What’s really maddening is realizing that it simply won’t work, and the cure will probably be worse than the disease. If liquor stores can’t sell legally after five, they will do so ilegally, probably through the back of the store at a higher price and probably without paying taxes. A decision like this is basically unenforceable, and you can bet the cops and National Guards in charge of making sure nobody sells booze will make a killing off racketeering. And there’s nothing in the decision regarding alcohol consumption – if you want to get plastered, you simply have to buy your booze ahead of time.

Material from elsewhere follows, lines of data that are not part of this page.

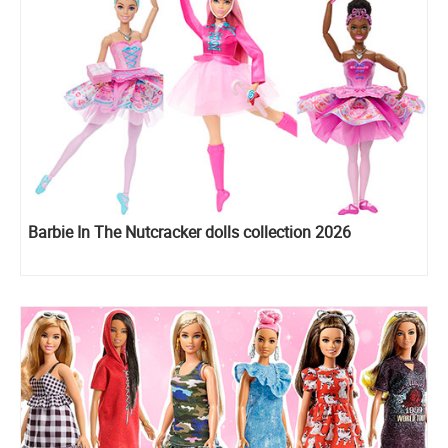
Barbie In The Nutcracker dolls collection 2026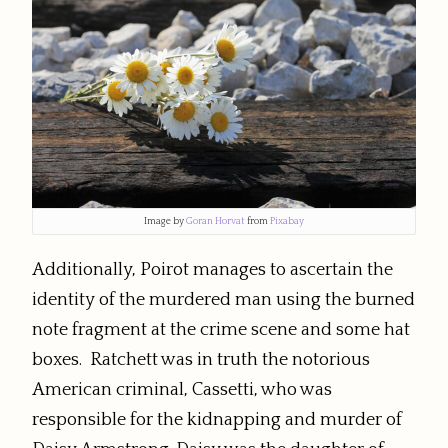
Image by
Goran Horvat
from
Pixabay
Additionally, Poirot manages to ascertain the
identity of the murdered man using the burned
note fragment at the crime scene and some hat
boxes. Ratchett was in truth the notorious
American criminal, Cassetti, who was
responsible for the kidnapping and murder of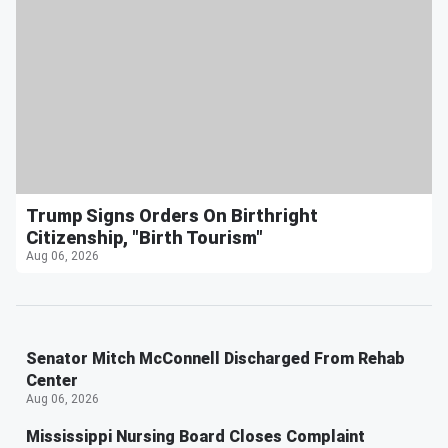
Trump Signs Orders On Birthright
Citizenship, "Birth Tourism"
Aug 06, 2026
Senator Mitch McConnell Discharged From Rehab
Center
Aug 06, 2026
Mississippi Nursing Board Closes Complaint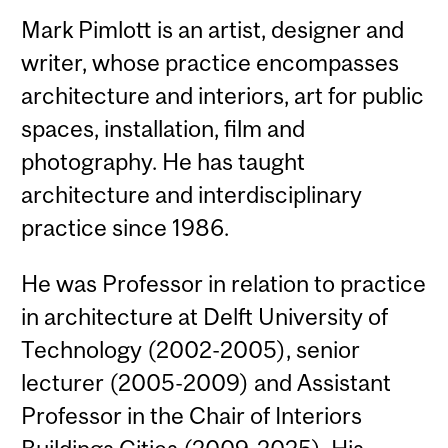
Mark Pimlott is an artist, designer and
writer, whose practice encompasses
architecture and interiors, art for public
spaces, installation, film and
photography. He has taught
architecture and interdisciplinary
practice since 1986.
He was Professor in relation to practice
in architecture at Delft University of
Technology (2002-2005), senior
lecturer (2005-2009) and Assistant
Professor in the Chair of Interiors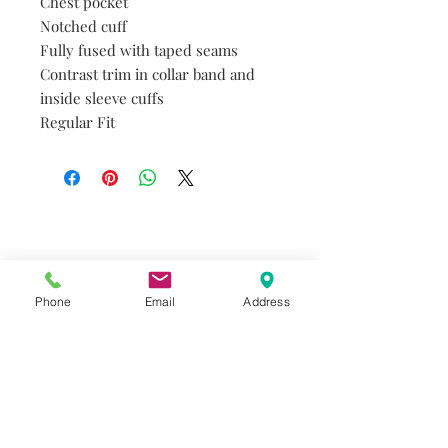
Chest pocket
Notched cuff
Fully fused with taped seams
Contrast trim in collar band and
inside sleeve cuffs
Regular Fit
Do you need help?
Track your order
About Us
Phone
Email
Address
Contact Us
Gift Card
Store Policy
GIROUX IMPERIAL ROBES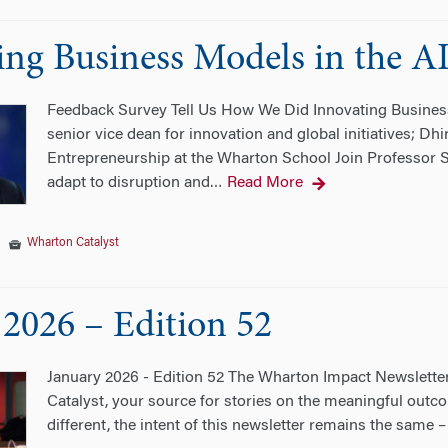
ing Business Models in the A
Feedback Survey Tell Us How We Did Innovating Business
senior vice dean for innovation and global initiatives; D
Entrepreneurship at the Wharton School Join Professor S
adapt to disruption and
Read More
…
|
Wharton Catalyst
 2026 – Edition 52
January 2026 - Edition 52 The Wharton Impact Newsletter
Catalyst, your source for stories on the meaningful outc
different, the intent of this newsletter remains the same 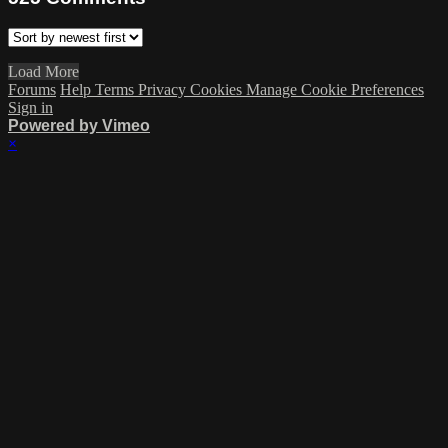
Load More
Forums
Help
Terms
Privacy
Cookies
Manage Cookie Preferences
Sign in
Powered by Vimeo
×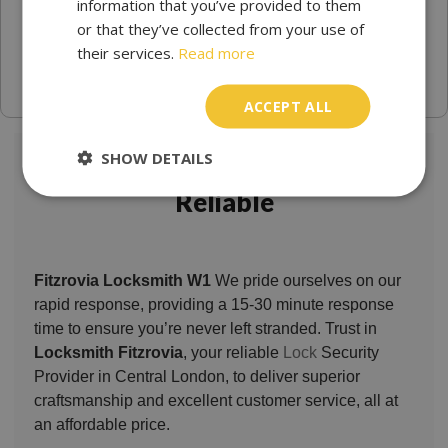
information that you’ve provided to them
or that they’ve collected from your use of
their services.
Read more
ACCEPT ALL
SHOW DETAILS
Locksmith Fitzrovia Trusted &
Reliable
Fitzrovia Locksmith W1
We pride ourselves on our
rapid response, providing a 15-30 minute response
time to ensure you’re never left stranded. Trust in
Locksmith Fitzrovia
, your reliable
Lock
Security
Provider in Central London, to deliver superior
craftsmanship and excellent customer service, all at
an affordable price.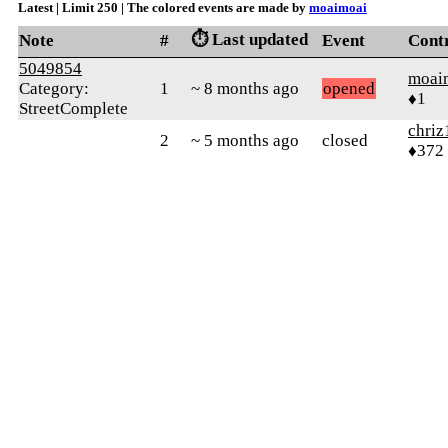
Latest | Limit 250 | The colored events are made by
moaimoai
⏱️ Last updated
Note
#
Event
Cont
5049854
moai
Category:
1
~ 8 months ago
opened
♦1
StreetComplete
chriz
2
~ 5 months ago
closed
♦372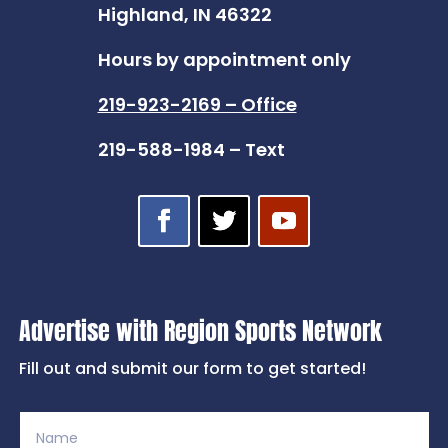
Highland, IN 46322
Hours by appointment only
219-923-2169 – Office
219-588-1984 – Text
Advertise with Region Sports Network
Fill out and submit our form to get started!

Wikipedia lists the effects of Prohibition in the United States:

“A profitable, often violent, black market for alcohol flourished. Racketeering happened when powerful gangs corrupted law enforcement agencies. Stronger liquor surged in popularity because its potency made it more profitable to smuggle. The cost of enforcing prohibition was high, and the lack of tax revenues on alcohol (some $500 million annually nationwide) affected government coffers. When repeal of prohibition occurred in 1933, following passage of the Twenty-first Amendment, organized crime lost nearly all of its black market alcohol profits in most states (states still had the right to enforce their own laws concerning alcohol consumption), because of competition with low-priced alcohol sales at legal liquor stores.”

But chavistas don’t learn from history. Their modus operandi has always been to swing policy sledgehammers at social mosquitos – more often than not missing, and smashing anything else that happens to be in the way.

It’s a pattern we’ve seen repeated again and again in all kinds of policy areas. People are drinking and driving? Ban alcohol sales. The price of private health care is going up? Nationalize the clinics. Unemployment is a problem? Ban firings. Things are too expensive? Threaten people who raise prices. Bothered by social protests? Make it a crime to block the street.

Folks, this government is the bull, and we’re stuck in the china shop with it.